> Job: Your task is to copy each line of the records that includes the string "Profile".

Source data
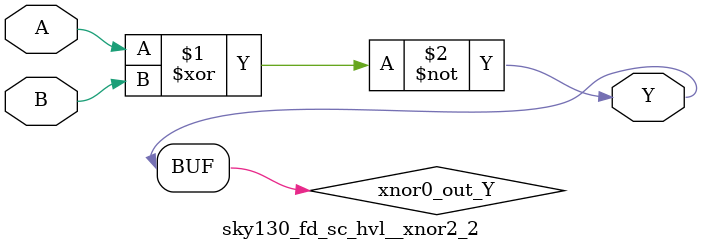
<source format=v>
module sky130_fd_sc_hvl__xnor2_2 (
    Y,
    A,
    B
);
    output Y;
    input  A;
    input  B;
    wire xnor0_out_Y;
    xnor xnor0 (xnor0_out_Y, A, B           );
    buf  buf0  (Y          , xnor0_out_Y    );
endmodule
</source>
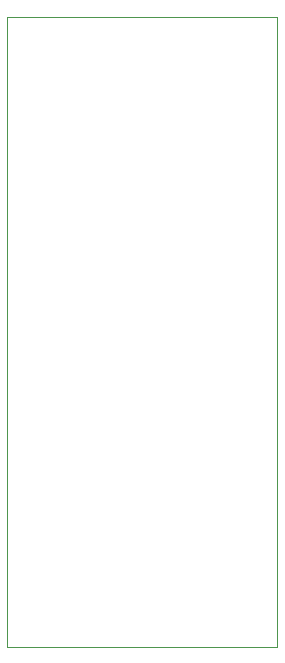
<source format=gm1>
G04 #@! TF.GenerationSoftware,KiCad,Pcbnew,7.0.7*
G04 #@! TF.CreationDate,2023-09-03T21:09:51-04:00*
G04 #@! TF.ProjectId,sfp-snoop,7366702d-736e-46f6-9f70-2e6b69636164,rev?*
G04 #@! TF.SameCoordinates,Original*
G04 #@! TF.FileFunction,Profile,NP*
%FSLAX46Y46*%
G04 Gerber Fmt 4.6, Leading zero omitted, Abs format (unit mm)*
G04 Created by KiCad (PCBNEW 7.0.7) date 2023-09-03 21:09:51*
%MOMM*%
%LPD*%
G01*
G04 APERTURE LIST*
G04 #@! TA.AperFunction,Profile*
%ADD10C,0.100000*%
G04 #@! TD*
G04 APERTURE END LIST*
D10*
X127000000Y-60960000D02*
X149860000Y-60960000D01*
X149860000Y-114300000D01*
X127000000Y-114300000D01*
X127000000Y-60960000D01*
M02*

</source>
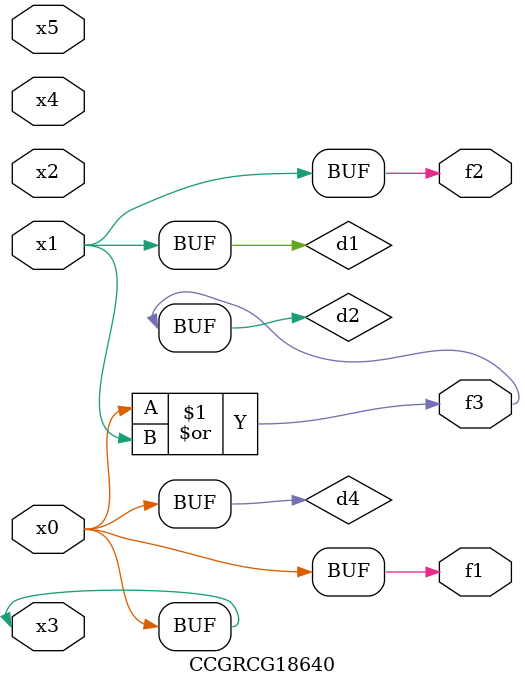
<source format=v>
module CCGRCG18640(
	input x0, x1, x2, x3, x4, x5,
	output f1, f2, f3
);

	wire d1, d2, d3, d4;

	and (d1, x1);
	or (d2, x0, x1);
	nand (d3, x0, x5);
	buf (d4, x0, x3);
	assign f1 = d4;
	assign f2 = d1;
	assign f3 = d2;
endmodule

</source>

> Result for this exercise:
G04 #@! TF.FileFunction,Profile,NP*
G04 #@! TA.AperFunction,Profile*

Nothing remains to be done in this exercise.